A main attraction was the addition of a Hog Stampede which featured over 100 live market hogs driven down North Chestnut Street from Third to First streets, a feat that was repeated only once more, in 1956, and then discontinued. In planning the second annual Hog Capital Barbecue in 1956, the committee decided to formalize the event setting up a non-profit corporation to be known as “Hog Capital Barbecue, Inc,” to sponsor and handle the finances of the promotion. Attorney R. Sheridan Welch prepared the necessary papers and submitted them to the Secretary of State.

The last Hog Stampede in which over 100 live hogs ran down Chestnut Street from Third to First during the 1956 Hog Capital Barbecue. [File photo]

Over the years the annual event has been called Hog Day, Hog Capital Festival, Hog Capital Barbecue, and Hog Capital of the World Festival, and there have been detractors who think a festival bearing the name of an unglamorous and generally under-appreciated farm animal presents a bad image for the City of Kewanee, but it doesn’t stop us from holding a Hog Wallow Mud Volleyball Classic, a Hog Stampede (with people), something called a Pig Plop, and the original event…the Hog Capital Barrow Show, held each year at Black Hawk East.
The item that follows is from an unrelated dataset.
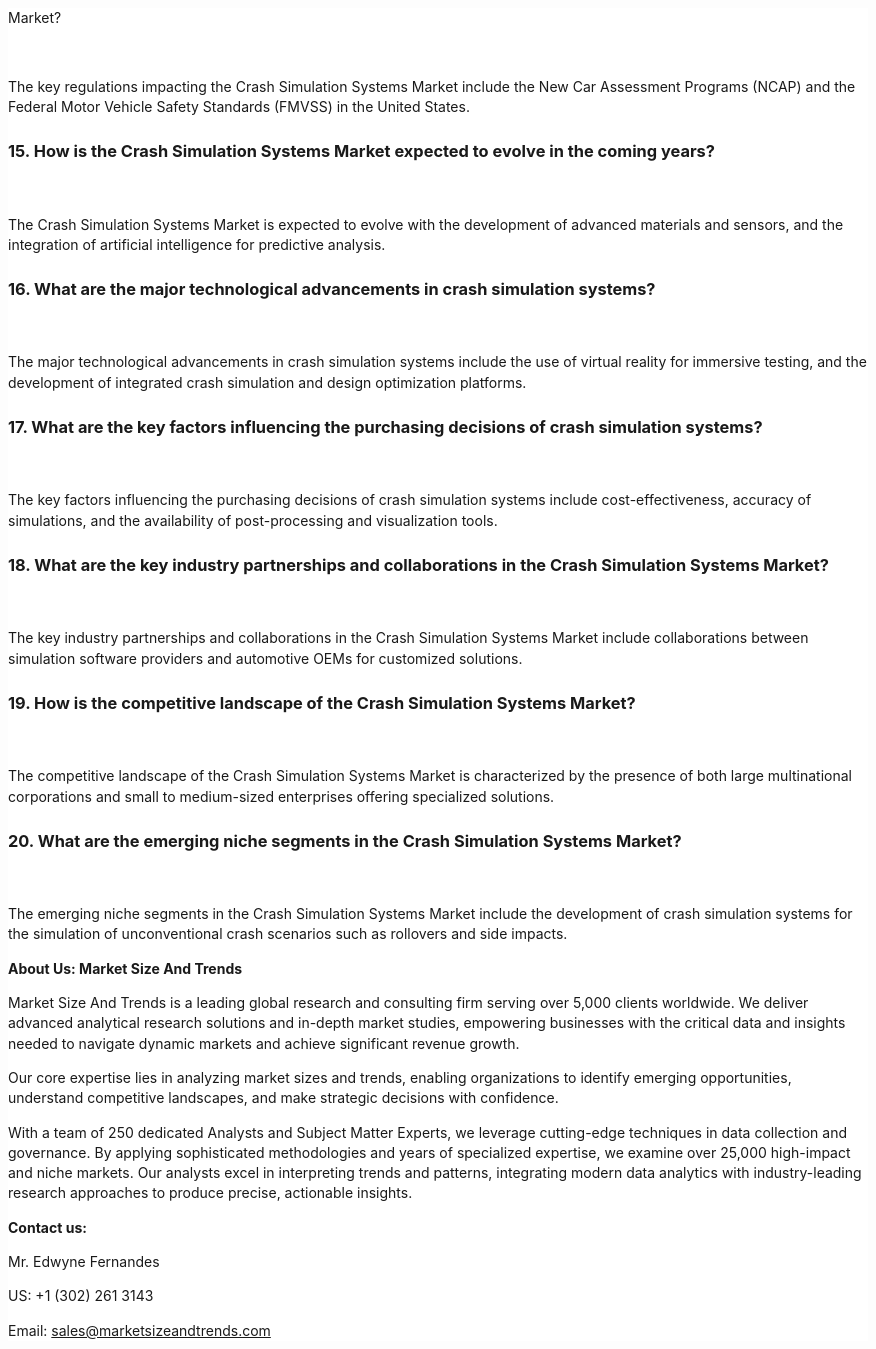 Market?</h3><p>&nbsp;</p><p>The key regulations impacting the Crash Simulation Systems Market include the New Car Assessment Programs (NCAP) and the Federal Motor Vehicle Safety Standards (FMVSS) in the United States.</p><h3>15. How is the Crash Simulation Systems Market expected to evolve in the coming years?</h3><p>&nbsp;</p><p>The Crash Simulation Systems Market is expected to evolve with the development of advanced materials and sensors, and the integration of artificial intelligence for predictive analysis.</p><h3>16. What are the major technological advancements in crash simulation systems?</h3><p>&nbsp;</p><p>The major technological advancements in crash simulation systems include the use of virtual reality for immersive testing, and the development of integrated crash simulation and design optimization platforms.</p><h3>17. What are the key factors influencing the purchasing decisions of crash simulation systems?</h3><p>&nbsp;</p><p>The key factors influencing the purchasing decisions of crash simulation systems include cost-effectiveness, accuracy of simulations, and the availability of post-processing and visualization tools.</p><h3>18. What are the key industry partnerships and collaborations in the Crash Simulation Systems Market?</h3><p>&nbsp;</p><p>The key industry partnerships and collaborations in the Crash Simulation Systems Market include collaborations between simulation software providers and automotive OEMs for customized solutions.</p><h3>19. How is the competitive landscape of the Crash Simulation Systems Market?</h3><p>&nbsp;</p><p>The competitive landscape of the Crash Simulation Systems Market is characterized by the presence of both large multinational corporations and small to medium-sized enterprises offering specialized solutions.</p><h3>20. What are the emerging niche segments in the Crash Simulation Systems Market?</h3><p>&nbsp;</p><p>The emerging niche segments in the Crash Simulation Systems Market include the development of crash simulation systems for the simulation of unconventional crash scenarios such as rollovers and side impacts.</p></body></html></p><p><strong>About Us:&nbsp;Market Size And Trends</strong></p><p>Market Size And Trends&nbsp;is a leading global research and consulting firm serving over 5,000 clients worldwide. We deliver advanced analytical research solutions and in-depth market studies, empowering businesses with the critical data and insights needed to navigate dynamic markets and achieve significant revenue growth.</p><p>Our core expertise lies in analyzing market sizes and trends, enabling organizations to identify emerging opportunities, understand competitive landscapes, and make strategic decisions with confidence.</p><p>With a team of 250 dedicated Analysts and Subject Matter Experts, we leverage cutting-edge techniques in data collection and governance. By applying sophisticated methodologies and years of specialized expertise, we examine over 25,000 high-impact and niche markets. Our analysts excel in interpreting trends and patterns, integrating modern data analytics with industry-leading research approaches to produce precise, actionable insights.</p><p><strong>Contact us:</strong></p><p>Mr. Edwyne Fernandes</p><p>US: +1 (302) 261 3143</p><p>Email: <a href="mailto:sales@marketsizeandtrends.com">sales@marketsizeandtrends.com</a>&nbsp;</p>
Frank P. Johnson served one term in the House and was elected twice to the Senate, becoming an influential lawmaker in Springfield. His early efforts to establish a lake and recreational area north of Kewanee led to Johnson Sauk Trail State Park being named in his honor.

While continuing to serve in the legislature Johnson returned to Kewanee often and continued to write his weekly column. He was also involved in compiling the copy for the 144-page Centennial edition of the Star Courier published during the celebration in July of 1954. Eight months later, Johnson died on March 19, 1955 at his home at 614 S. Chestnut St., after suffering a heart attack a few days earlier. He was 65.

Sen. Johnson made the case early and often as to why hogs and those who produce them matter and are important to all of us. That’s reason enough to keep celebrating.

No matter what it’s called, when it started, or that the last census in 2020 only counted 63,284 hogs in Henry County, Kewanee Hog Days is STILL a great way to end the summer!